The client operates three production lines running 24/7 across two shifts, producing high-tolerance plastic components for the automotive and white goods sectors. The plant runs 18 injection moulding machines ranging from 80 to 650 tonne clamping force, processing approximately 40 active moulds across different material grades.

Their quality management team of eight engineers relied on a combination of a legacy SCADA system, paper-based job sheets, and a shared Excel workbook to track process deviations, material batch changes, and first-article inspection (FAI) outcomes. Shift handovers were verbal, and institutional knowledge about mould-specific behaviour lived almost entirely in the heads of senior setters.

The client was not asking for AI to replace their engineers. They wanted a system that would make a new setter as effective as an experienced one within their first year, and prevent recurring defects from being rediscovered every time a mould returned to the floor after maintenance.

2. Problem Statement

Four specific, measurable problems were identified during discovery workshops with production, quality, and maintenance stakeholders.

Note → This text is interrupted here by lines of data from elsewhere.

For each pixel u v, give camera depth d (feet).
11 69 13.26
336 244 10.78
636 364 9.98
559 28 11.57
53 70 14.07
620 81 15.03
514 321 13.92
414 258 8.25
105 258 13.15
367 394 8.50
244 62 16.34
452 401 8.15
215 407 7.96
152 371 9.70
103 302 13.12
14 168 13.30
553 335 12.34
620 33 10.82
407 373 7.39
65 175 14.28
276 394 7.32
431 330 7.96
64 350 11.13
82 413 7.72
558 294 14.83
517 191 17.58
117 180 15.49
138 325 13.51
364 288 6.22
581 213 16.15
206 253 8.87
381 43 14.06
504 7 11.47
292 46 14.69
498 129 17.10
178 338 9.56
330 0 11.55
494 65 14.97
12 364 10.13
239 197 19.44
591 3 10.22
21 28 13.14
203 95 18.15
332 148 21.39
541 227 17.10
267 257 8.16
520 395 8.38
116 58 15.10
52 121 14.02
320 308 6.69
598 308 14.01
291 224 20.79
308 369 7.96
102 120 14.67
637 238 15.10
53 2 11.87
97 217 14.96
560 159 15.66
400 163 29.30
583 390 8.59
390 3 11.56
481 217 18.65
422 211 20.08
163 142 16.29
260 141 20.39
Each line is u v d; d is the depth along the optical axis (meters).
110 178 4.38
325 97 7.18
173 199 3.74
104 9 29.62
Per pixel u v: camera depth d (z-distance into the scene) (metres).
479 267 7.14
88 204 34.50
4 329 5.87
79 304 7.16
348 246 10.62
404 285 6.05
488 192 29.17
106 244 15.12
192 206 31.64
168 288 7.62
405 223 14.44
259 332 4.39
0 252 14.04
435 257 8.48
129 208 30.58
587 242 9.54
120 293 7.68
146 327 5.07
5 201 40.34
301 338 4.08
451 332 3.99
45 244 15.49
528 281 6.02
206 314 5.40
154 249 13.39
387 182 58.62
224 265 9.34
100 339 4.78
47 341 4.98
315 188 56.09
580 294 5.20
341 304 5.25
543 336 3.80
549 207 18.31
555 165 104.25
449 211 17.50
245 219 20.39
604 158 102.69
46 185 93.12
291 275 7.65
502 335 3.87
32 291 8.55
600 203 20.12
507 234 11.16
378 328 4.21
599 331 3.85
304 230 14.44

Slow deviation response. When a process parameter drifted outside tolerance — barrel temperature, back pressure, cycle time — the setter had to manually cross-reference the job sheet, historical logs, and their own experience. Mean time to corrective action was measured at 35-40 minutes.

Repeated defect cycles. Flash, short shots, and sink marks on specific moulds were being "solved" repeatedly with no institutional memory. The same corrective actions were being rediscovered three to five times per year per mould, each time at the cost of scrap material and machine downtime.

Material batch variation. When a new batch of PA66 or PP-GF30 arrived, setters had no structured process for adjusting parameters to account for MFI or moisture variation. Adjustments were made ad hoc and were not recorded systematically against the batch certificate.

Shift knowledge gaps. Night shift had no access to real context from day shift beyond brief verbal handovers. Context about in-progress deviations, mould wear, and tooling changes was routinely lost at shift change.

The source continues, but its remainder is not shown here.